Story last updated at 6/24/2009 - 10:45 am
The Capital City Weekly was "born" on October 8, 1980 as an eight-page Thrifty Nickel. For those of you not familiar with Thrifty Nickels, they are "shoppers" consisting of only ads, with no editorial content except perhaps the occasional crossword puzzle.
As you turn the pages of this now regional newspaper, you can see that this week's 48 pages are filled with lots of entertaining stories, columns and features.
Interested in local and regional news? We've got that. Is outdoor living in Alaska what you're fishing for? That's covered too! Love puzzles, comics and movies? It's here! Want to know what's happening and when? You guessed it: Yes, it's here.
The paper looks nothing like it did those many years ago. However, two things remain the same. It's still entirely supported by local businesses and it's still free.
As a child, one of the lessons my mother instilled upon me was that nothing is ever free. Hey Mom, thanks to the many businesses that use CCW to reach thousands of readers each week, CCW is still free!
Business owners and managers also enjoy reading the CCW. It seems most folks realize the value of their local community papers.

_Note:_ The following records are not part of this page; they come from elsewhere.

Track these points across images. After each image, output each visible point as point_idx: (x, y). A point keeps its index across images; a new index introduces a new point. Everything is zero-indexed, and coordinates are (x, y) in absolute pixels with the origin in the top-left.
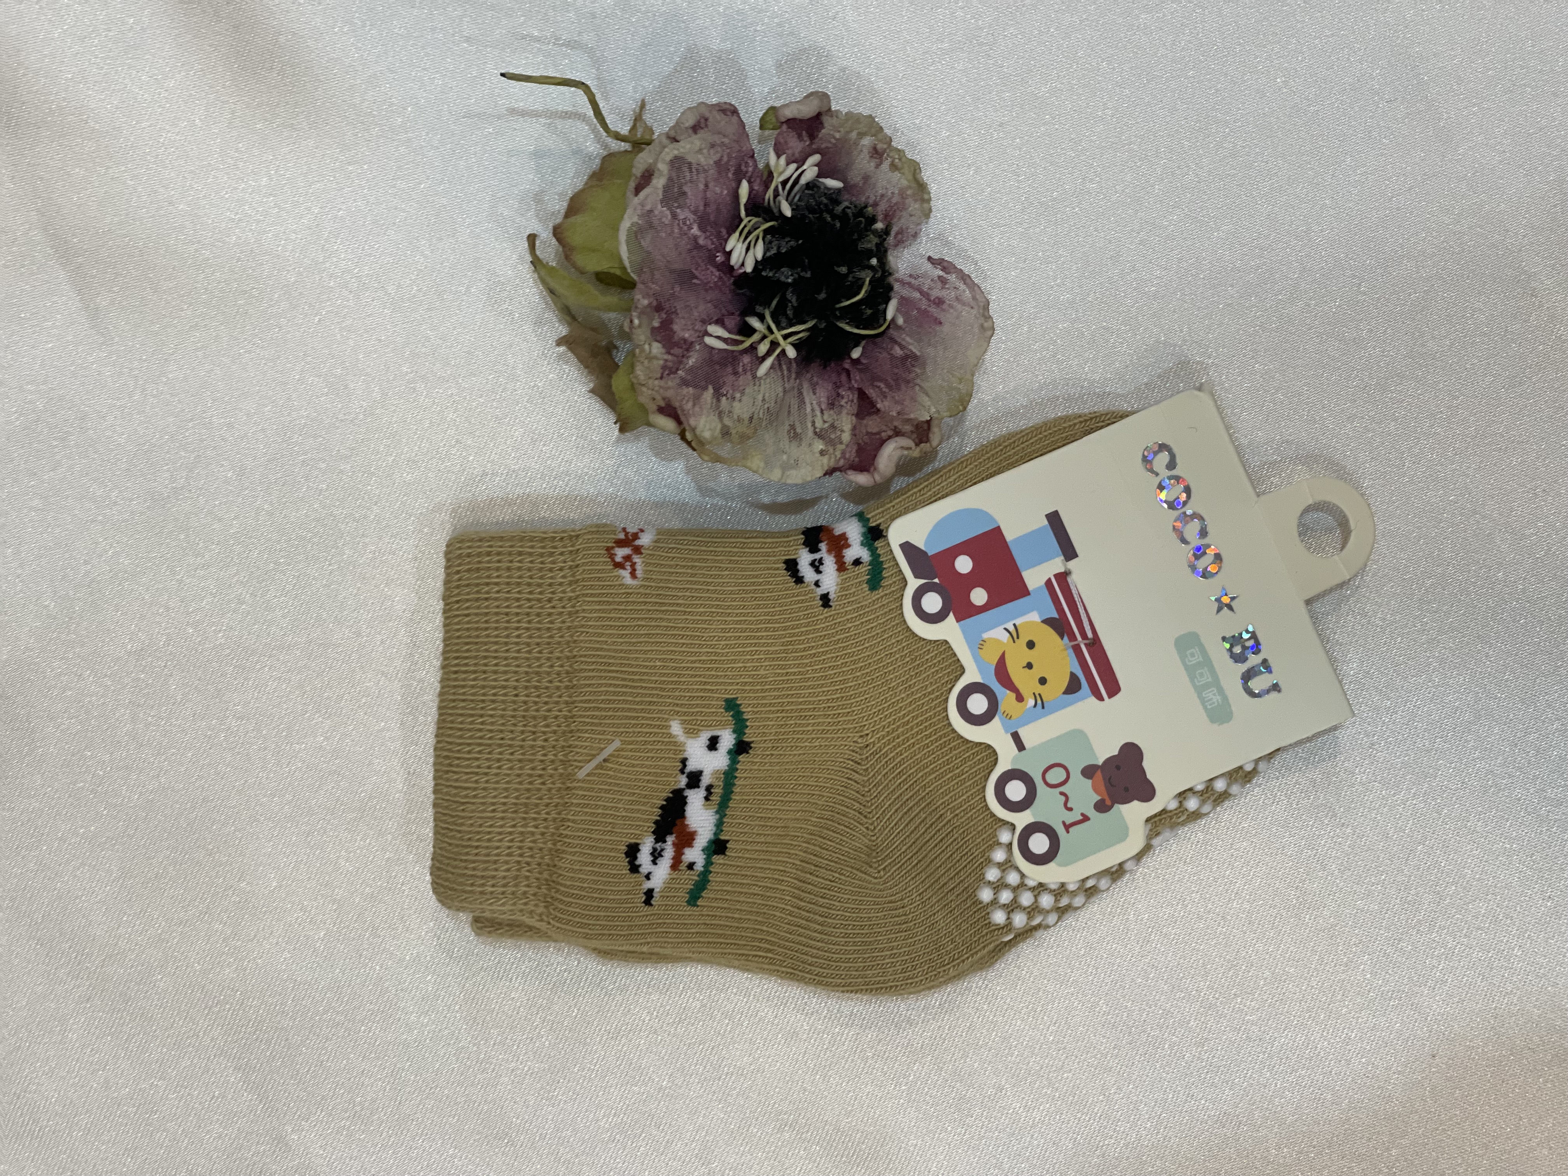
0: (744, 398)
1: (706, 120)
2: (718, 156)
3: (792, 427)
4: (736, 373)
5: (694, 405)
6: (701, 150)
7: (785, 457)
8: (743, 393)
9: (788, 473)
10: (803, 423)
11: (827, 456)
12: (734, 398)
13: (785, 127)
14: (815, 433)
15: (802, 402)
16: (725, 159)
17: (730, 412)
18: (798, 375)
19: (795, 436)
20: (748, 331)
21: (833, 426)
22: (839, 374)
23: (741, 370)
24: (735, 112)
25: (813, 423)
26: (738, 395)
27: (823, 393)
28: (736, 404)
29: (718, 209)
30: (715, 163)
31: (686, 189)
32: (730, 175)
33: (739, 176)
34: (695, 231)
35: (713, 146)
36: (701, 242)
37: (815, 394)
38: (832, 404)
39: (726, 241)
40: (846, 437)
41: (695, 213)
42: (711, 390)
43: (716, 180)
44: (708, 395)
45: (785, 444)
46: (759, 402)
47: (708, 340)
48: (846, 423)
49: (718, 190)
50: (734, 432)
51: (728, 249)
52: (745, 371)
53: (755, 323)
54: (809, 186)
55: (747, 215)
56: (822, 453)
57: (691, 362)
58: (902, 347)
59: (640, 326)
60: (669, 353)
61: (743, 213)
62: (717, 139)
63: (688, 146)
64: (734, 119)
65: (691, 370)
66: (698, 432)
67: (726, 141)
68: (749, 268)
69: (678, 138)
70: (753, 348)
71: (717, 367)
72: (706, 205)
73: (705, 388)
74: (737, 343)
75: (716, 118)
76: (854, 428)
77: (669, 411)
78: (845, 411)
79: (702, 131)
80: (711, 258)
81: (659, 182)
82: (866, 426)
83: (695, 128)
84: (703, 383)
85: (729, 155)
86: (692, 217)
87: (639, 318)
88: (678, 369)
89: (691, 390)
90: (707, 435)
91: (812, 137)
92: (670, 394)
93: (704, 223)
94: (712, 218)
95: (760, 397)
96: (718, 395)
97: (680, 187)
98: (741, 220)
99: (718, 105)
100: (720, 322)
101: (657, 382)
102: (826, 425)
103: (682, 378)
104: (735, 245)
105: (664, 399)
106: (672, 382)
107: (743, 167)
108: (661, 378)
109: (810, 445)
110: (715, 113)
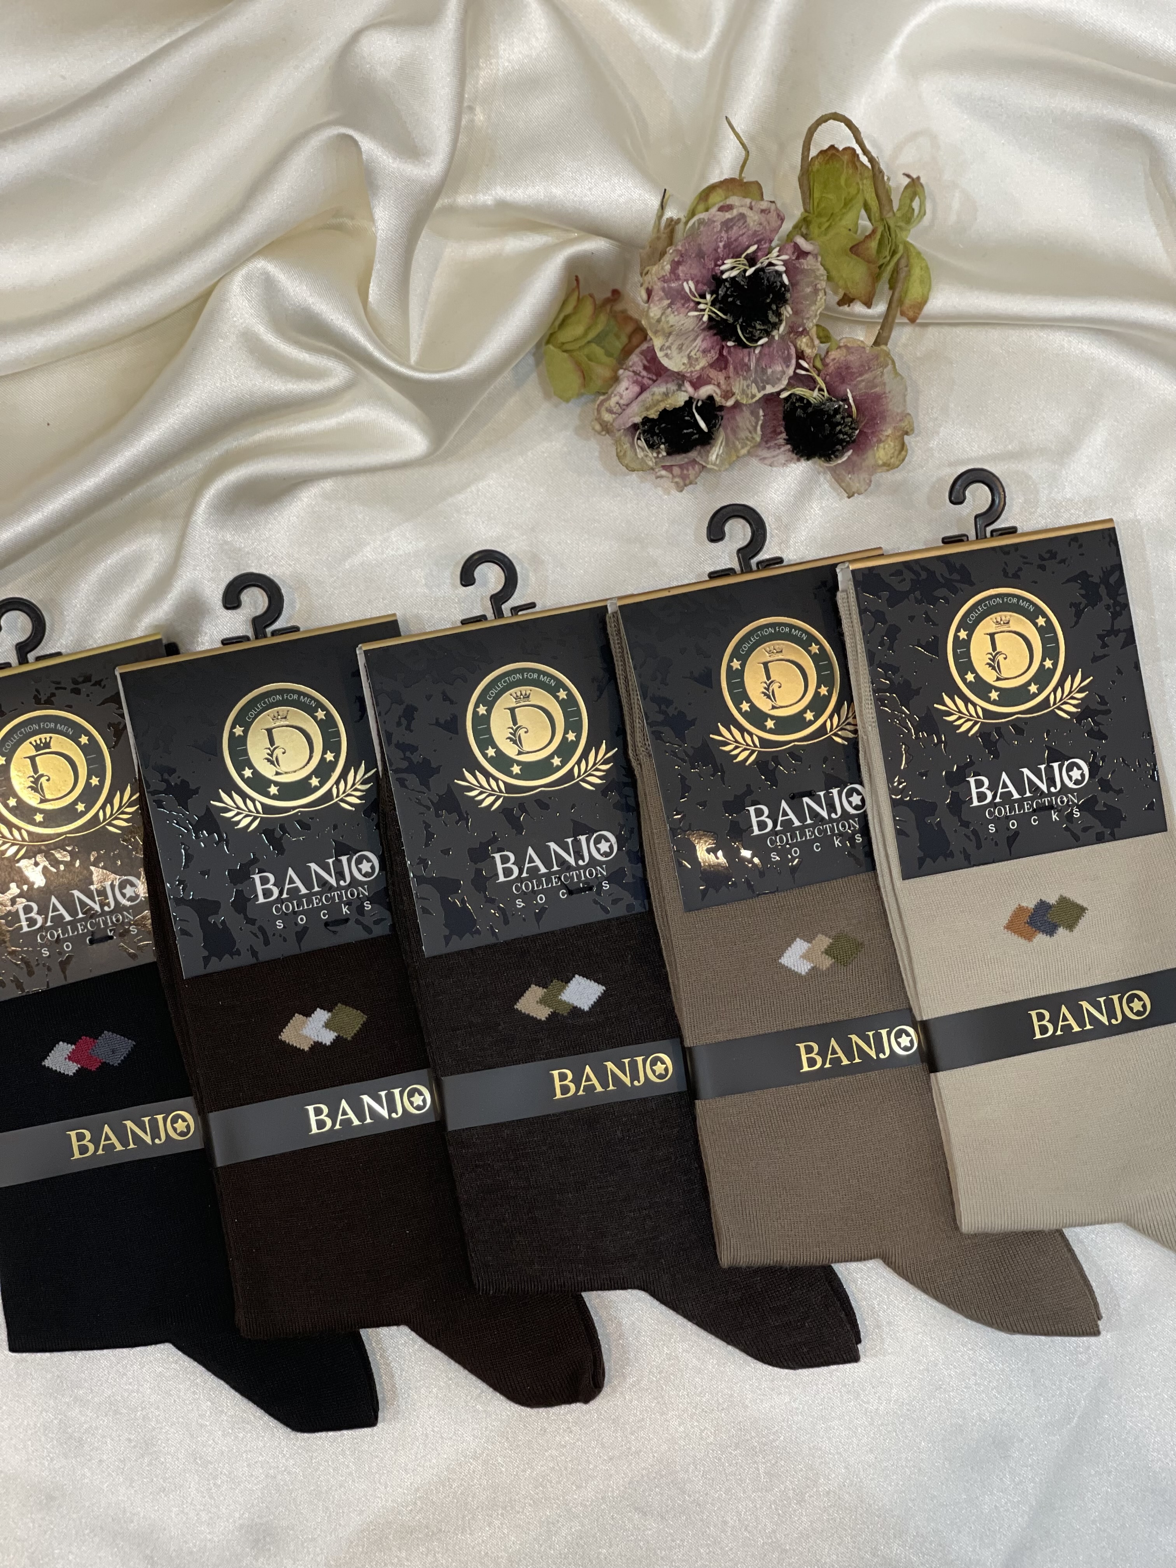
0: (677, 318)
1: (770, 212)
2: (757, 229)
3: (682, 345)
4: (683, 305)
5: (658, 300)
6: (754, 221)
7: (669, 352)
8: (679, 314)
9: (665, 358)
10: (688, 347)
11: (683, 367)
12: (673, 313)
13: (793, 244)
14: (688, 355)
15: (695, 340)
16: (760, 233)
17: (668, 316)
18: (703, 330)
19: (680, 348)
20: (703, 296)
21: (697, 359)
22: (717, 344)
23: (686, 306)
24: (782, 220)
25: (691, 351)
26: (676, 313)
27: (705, 345)
28: (672, 316)
29: (737, 247)
30: (755, 231)
31: (735, 228)
32: (755, 240)
33: (758, 242)
34: (721, 244)
35: (761, 224)
36: (719, 250)
37: (703, 341)
38: (704, 352)
39: (729, 258)
40: (698, 368)
41: (728, 238)
42: (669, 301)
43: (749, 236)
44: (666, 302)
45: (674, 347)
46: (680, 323)
47: (685, 284)
48: (703, 363)
49: (745, 240)
50: (662, 324)
51: (725, 262)
52: (687, 308)
53: (708, 296)
54: (777, 272)
55: (745, 258)
56: (684, 364)
57: (673, 285)
58: (749, 360)
59: (671, 254)
60: (670, 273)
61: (744, 255)
62: (765, 223)
63: (752, 215)
64: (779, 222)
65: (670, 288)
66: (650, 310)
67: (767, 228)
68: (725, 276)
69: (754, 208)
70: (699, 303)
71: (680, 296)
72: (735, 240)
73: (668, 299)
74: (695, 296)
75: (773, 214)
76: (703, 369)
77: (649, 292)
78: (705, 359)
79: (763, 214)
80: (717, 259)
81: (728, 215)
82: (710, 372)
83: (763, 211)
84: (669, 297)
85: (762, 233)
86: (725, 239)
87: (674, 251)
88: (666, 282)
89: (663, 294)
90: (652, 315)
91: (798, 258)
92: (656, 287)
93: (727, 246)
94: (732, 247)
95: (683, 322)
96: (669, 306)
97: (734, 225)
98: (740, 257)
99: (780, 211)
100: (697, 283)
101: (656, 279)
102: (695, 356)
103: (664, 287)
104: (729, 263)
105: (652, 287)
106: (659, 284)
107: (763, 243)
108: (659, 279)
109: (682, 357)
110: (775, 213)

Advertisers know that you're looking for fun and informative local content. They are also aware that you pick up newspapers to see their advertisements.
According to a recent shopping study conducted by MORI Research, 52 percent of consumers say newspapers are where they go to check out advertisements.
With CCW you get it all. Entertainment, games and you can plan your shopping! Who doesn't love to shop?
For additional free fun, be sure to check out Spotted at capitalcityweekly.com. Share your photos with the world. If we choose one of your photos to be printed in the CCW you'll be a winner. Come by our office to claim your prize.
Our July 4th special edition hits stands next Wednesday, July 1. Be sure to get your free Alaska flag and on the flip side you'll find a calendar of all the July 4th activities. Join us as we help Alaskans celebrate our 50th year of statehood.
With our 40-plus pages each week, it's clear. The people and businesses of Southeast Alaska have spoken. The Capital City Weekly is going to be here for a long time.